Cultural area studies are sure to continue growing in the future, focusing and specializing as scholarship advances, but it must be remembered that the ancient native people of South America experienced more than just their own culture area. They participated in continental processes of cultural adaptation, domestication, migration, and interactive culture change, making it especially important to embrace a continental perspective. South America was more isolated and independent than any other continent except Australia, and it was certainly the most isolated continent to achieve intermediate range and complex societies through wholly autochthonous processes. While there will always be questions about cultural diffusion from other areas - such as documented by occasional interchanges with Mesoamerica (Hosler 1996; Marcos 1995), there can be no question that the emergence of social inequality, political hierarchy, civilization and empire in South America was an exclusively South American process. South American societies developed their cultural potentials within the continent - including such distinctive structural configurations as dual organization shared continentally, from “marginal tribes” in the East Brazilian highlands to “civilized” Incas of the Central Andes. One clear proof of South America’s independence is the khipu, a unique solution for information recording (Urton, this volume). All forms of writing in early civilizations shared certain characteristics (Trigger 2003), except the South American khipu, which was entirely innovative, distinguishing South America’s achievement of civilization from processes in the rest of the world.

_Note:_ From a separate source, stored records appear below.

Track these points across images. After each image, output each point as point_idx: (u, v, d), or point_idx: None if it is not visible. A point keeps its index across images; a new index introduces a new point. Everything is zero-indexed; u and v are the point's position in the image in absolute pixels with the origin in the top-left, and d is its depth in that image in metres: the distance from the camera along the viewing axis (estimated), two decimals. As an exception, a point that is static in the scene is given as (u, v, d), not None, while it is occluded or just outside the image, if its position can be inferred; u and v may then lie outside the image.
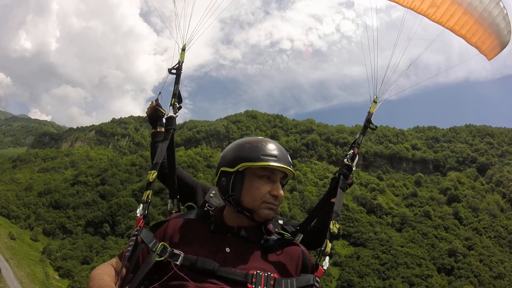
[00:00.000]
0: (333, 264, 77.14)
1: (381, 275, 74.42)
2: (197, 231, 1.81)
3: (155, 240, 1.76)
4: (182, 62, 2.75)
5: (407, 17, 3.13)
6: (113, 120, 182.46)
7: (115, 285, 1.70)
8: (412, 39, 3.11)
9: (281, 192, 1.78)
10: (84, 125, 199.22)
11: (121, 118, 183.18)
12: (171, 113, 2.58)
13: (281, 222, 2.54)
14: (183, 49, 2.79)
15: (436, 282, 71.52)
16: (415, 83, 3.81)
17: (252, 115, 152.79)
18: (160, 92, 2.80)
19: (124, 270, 1.75)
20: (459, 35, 3.18)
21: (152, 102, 2.80)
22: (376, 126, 2.76)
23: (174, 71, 2.71)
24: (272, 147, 1.82)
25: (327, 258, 1.93)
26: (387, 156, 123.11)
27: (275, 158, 1.76)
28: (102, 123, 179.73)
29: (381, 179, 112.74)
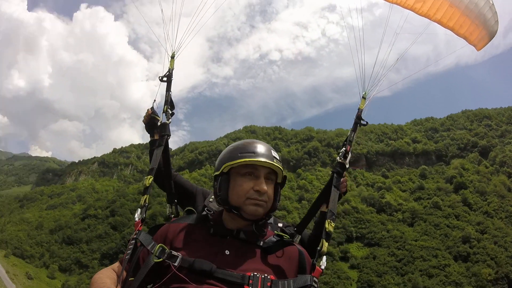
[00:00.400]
0: (351, 267, 77.63)
1: (399, 271, 74.46)
2: (197, 234, 1.84)
3: (153, 242, 1.79)
4: (172, 70, 2.80)
5: (392, 12, 3.14)
6: (114, 150, 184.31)
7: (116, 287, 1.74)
8: (399, 34, 3.11)
9: (264, 186, 1.78)
10: (85, 158, 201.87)
11: (122, 147, 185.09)
12: (164, 120, 2.64)
13: (280, 225, 2.63)
14: (172, 57, 2.84)
15: (454, 270, 71.59)
16: (406, 76, 3.82)
17: (251, 130, 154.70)
18: (154, 100, 2.82)
19: (124, 273, 1.78)
20: (447, 28, 3.19)
21: (147, 110, 2.84)
22: (366, 122, 2.77)
23: (165, 78, 2.77)
24: (252, 145, 1.87)
25: (324, 257, 1.96)
26: (389, 153, 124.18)
27: (252, 154, 1.81)
28: (104, 154, 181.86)
29: (386, 177, 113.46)
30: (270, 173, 1.84)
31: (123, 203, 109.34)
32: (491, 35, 3.22)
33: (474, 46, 3.28)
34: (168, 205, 2.71)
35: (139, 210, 2.06)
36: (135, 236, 1.88)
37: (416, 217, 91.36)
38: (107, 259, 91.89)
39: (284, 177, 1.93)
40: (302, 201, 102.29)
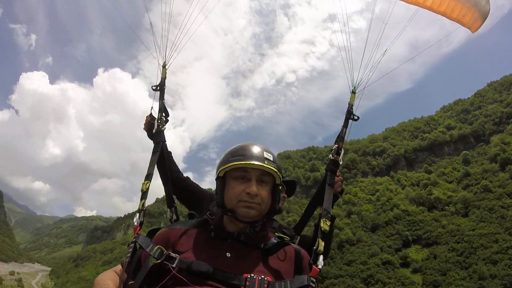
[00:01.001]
0: (413, 271, 77.47)
1: (462, 265, 73.05)
2: (198, 238, 1.84)
3: (152, 245, 1.80)
4: (165, 79, 2.88)
5: (379, 2, 3.01)
6: (157, 200, 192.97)
7: None
8: (387, 24, 3.01)
9: (253, 189, 1.77)
10: (130, 212, 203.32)
11: (163, 196, 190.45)
12: (159, 127, 2.70)
13: (284, 230, 2.58)
14: (164, 66, 2.90)
15: (517, 251, 69.86)
16: (408, 59, 3.49)
17: (285, 156, 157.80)
18: (152, 107, 2.81)
19: (125, 275, 1.79)
20: (438, 13, 3.13)
21: (146, 117, 2.83)
22: (358, 117, 2.71)
23: (158, 87, 2.84)
24: (243, 148, 1.87)
25: (321, 257, 1.94)
26: (427, 147, 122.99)
27: (242, 157, 1.81)
28: (148, 205, 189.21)
29: (429, 172, 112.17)
30: (264, 175, 1.84)
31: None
32: (484, 15, 3.14)
33: (468, 28, 3.23)
34: (168, 209, 2.79)
35: (137, 214, 2.13)
36: (134, 239, 1.91)
37: (468, 206, 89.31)
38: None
39: (293, 182, 2.03)
40: (351, 216, 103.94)
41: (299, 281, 1.73)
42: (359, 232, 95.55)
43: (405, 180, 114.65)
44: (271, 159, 1.86)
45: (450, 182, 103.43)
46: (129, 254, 1.86)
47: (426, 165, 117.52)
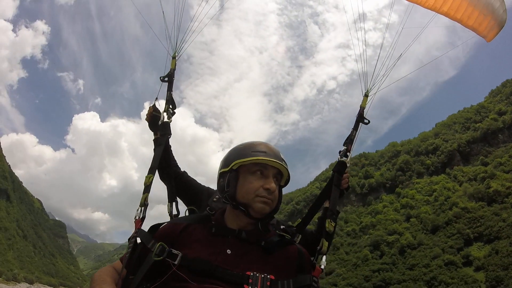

At first glance South America appears to be a continent of such extremes that one might suspect concomitant areal isolation. But such is not the case. Long-distance contact and population movement is part of the prehistory of the continent from earliest peopling into the latest pre-Hispanic period. South America is uniquely equatorial. The continent clusters around the largest tropical forest region in the world, containing the greatest natural waterway of the globe. The immense Andean cordillera actually creates a remarkable high
Elevation pastoral corridor, facilitating north-south movements by hunters, pastoralists, and armies whose quartermaster depended on llama caravans. A small number of language families were widely dispersed, demonstrating shared cultural heritage extending into the remote past, while South Americans continued carrying out remarkable expansions up to the moment of European invasion - expansive cultures as different as the Caribs, Arawaks, Tupi, Wari, and Incas. There is no culture in South America that did not participate in uniquely South American heritage and experience, sharing the environment, ancient cultural patterns, and communities of neighbors.